Last week I had a chance to leave my apartment and see the outer world, by visiting several cities.
This travel was a test for a remote work. But also helped to see how limited I'm passing the time without seeing something interesting. Just because thinking that's needed to work all the time, and there's no time for other activities.
My initial idea was to setup my two main workstations for a remote work, and use my old notebook for connecting remotely via AnyDesk. (Teamviewer analog)
As soon the travel has started - everything looked perfect. Until we started to move across the fields and faraway, without noticeable signs of life and signs of the mobile internet connection. Additionally, very soon my laptop battery hit the lowest levels, and I've closed it.
I've decided, well even if I don't have the internet and a computer, I can still work, by typing out some ideas to my mobile with a portable keyboard Targus.
After several days one workstation turned off for some reason, and even due to the setting of turning ON (in BIOS) it wasn't reacting and as a result I was working just on my second computer. I've created the copy of working folder and everything was available. I just thinking now that it could be better to move all information to the NAS with an access to the internet. But it requires some time and money for setting everything properly. It's all in the future. But definitely i should make some conclusions about it.
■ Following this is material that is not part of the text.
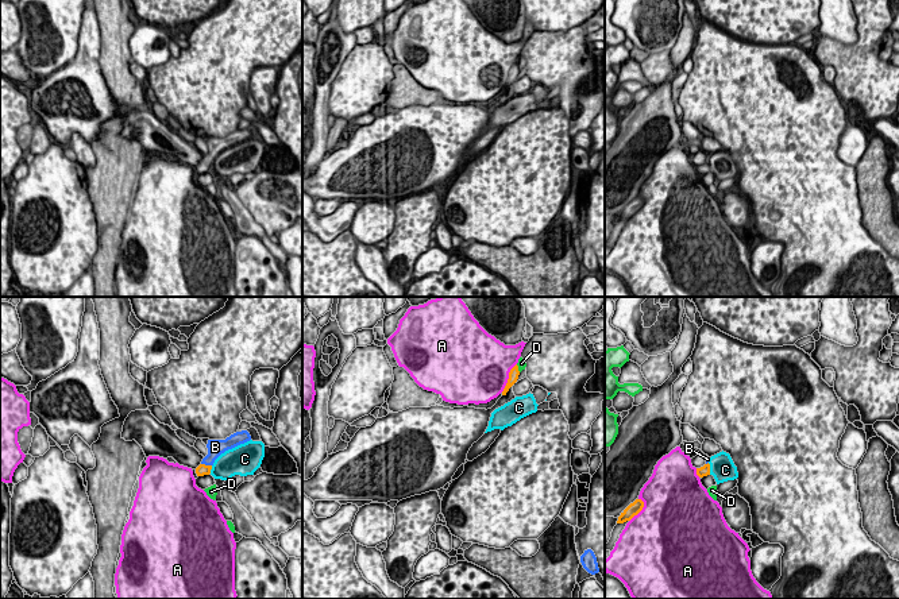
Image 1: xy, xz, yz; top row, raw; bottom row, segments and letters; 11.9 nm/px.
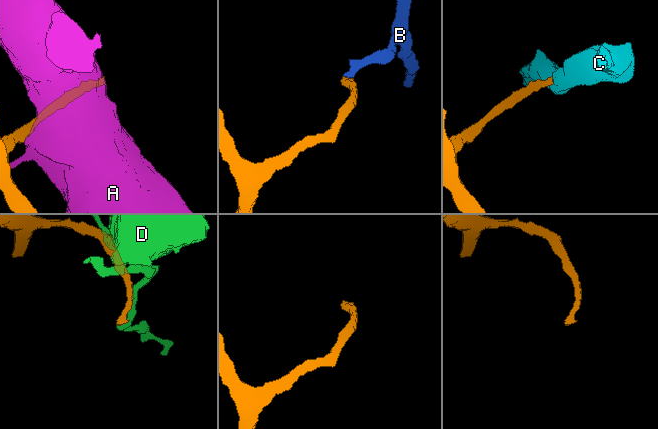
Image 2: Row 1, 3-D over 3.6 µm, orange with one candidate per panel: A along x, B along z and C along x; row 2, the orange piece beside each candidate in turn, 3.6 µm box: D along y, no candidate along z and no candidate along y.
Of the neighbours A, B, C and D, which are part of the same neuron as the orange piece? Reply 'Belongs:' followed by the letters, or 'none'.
Belongs: B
I've even managed to finish one project during evening times in this one-week vacation, have seen interesting places, and went back to my city.
Everything looked the same as it was before. But it felt like everything changed for me. I was happy and excited, completely recharged my energy and ready for new beginnings. Started the work, made several projects, and next day when was saving the project and cleaning up my After Effects cache got a bluescreen and reboot. After that one of two disks that were in Raid0 has died. System was not recognizing it and during the next several days I was hoping and trying to recover the system and data that was on this Raid.
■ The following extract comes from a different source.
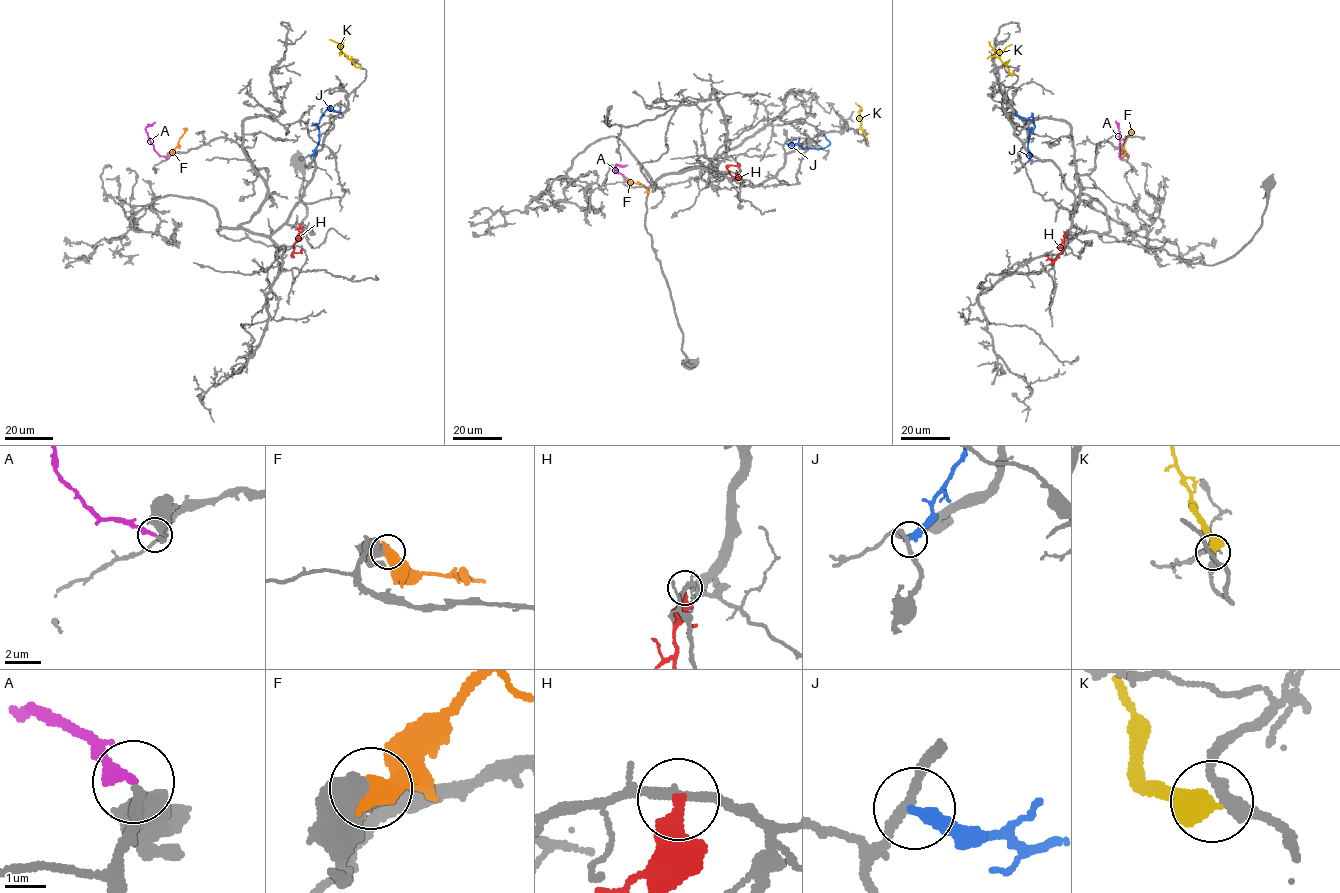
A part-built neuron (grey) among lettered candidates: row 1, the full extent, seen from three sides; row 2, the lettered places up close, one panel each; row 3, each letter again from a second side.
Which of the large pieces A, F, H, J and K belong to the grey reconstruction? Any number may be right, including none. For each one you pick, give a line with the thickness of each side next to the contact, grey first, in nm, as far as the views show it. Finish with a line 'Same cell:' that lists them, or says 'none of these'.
A: 240/280 nm
Same cell: A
Later I've decided that the only variant was just to reinstall the new system, and to continue the work as it is.
After checking the data that was stored on my second workstation, I've found that this 2-month-old raid didn't have anything so valuable as it might looked at the beginning. But still it was a huge demoralizing factor for me so, it was needed some time to return to normal mental state. A little lesson for more serious organization of data storage, and keeping the files in the right place. Learning the types of raids helped to understand which hardware is better to use. I mean cheaper but still efficient. Everyone is making such decisions by their own. But as for motion designer needs, I've defined some parameters that are important to use for building the storage.
So, my initial setup was 2 NVMEs in raid0, it was providing
13000 Mbps of read and write speed, 4tb disk space
and none redundancy - everything lost when one disk has died.
in this case it was possible to do raid 1 option.
speed is 2 times less but one disk is still having all the data and could be still usable system - and it's at least 1-3 days of saved time. which is important, when you have some ongoing project.
so, it's totally worth it to buy another disk and forget about unexpected situations somewhere in the future.
I was sure in NVMes because another setup was working without any issues for 2 last years. I was thinking that even if there will appear some bad segments - I'll be able to recovered them. It didn't happen.
Other options are Raid5 and Raid 10 - Raid 10 has more read speed and can recover the data if one disk dies. But it's needed at least 4 disks for this setup. So 4x1Tb or 4x500gb is the minimum option in this case.
You can create a disk iso image, and other things to protect the system and recover it from some previous time, but it's not the right solution. It takes more time and add a headache.
NAS - with SSDs on NVME, or even with cheap HDDs is also a good option, especially if you can use it via firewire. But it's just for storing footages and some projects, which are not so big in motion designers, as in video editors for example. But still a thing to consider.
Remote work requires an organizing of the overall workflow. But sometimes it's saves for losing the data completely, like in my case. If I was smarter earlier, then probably I could prevent this by spending just a little more money on buying additional disks and planning the backups schedule. But it is how it is. Before we hit hard there will be no reason to think about other variants. Project organization, folder structure, cleaning, setting up hardware and backups are also a part of the motion design work. But still, it's a path to the freedom and more comfortable creative environment.
Stay well and add to that a bit of luck.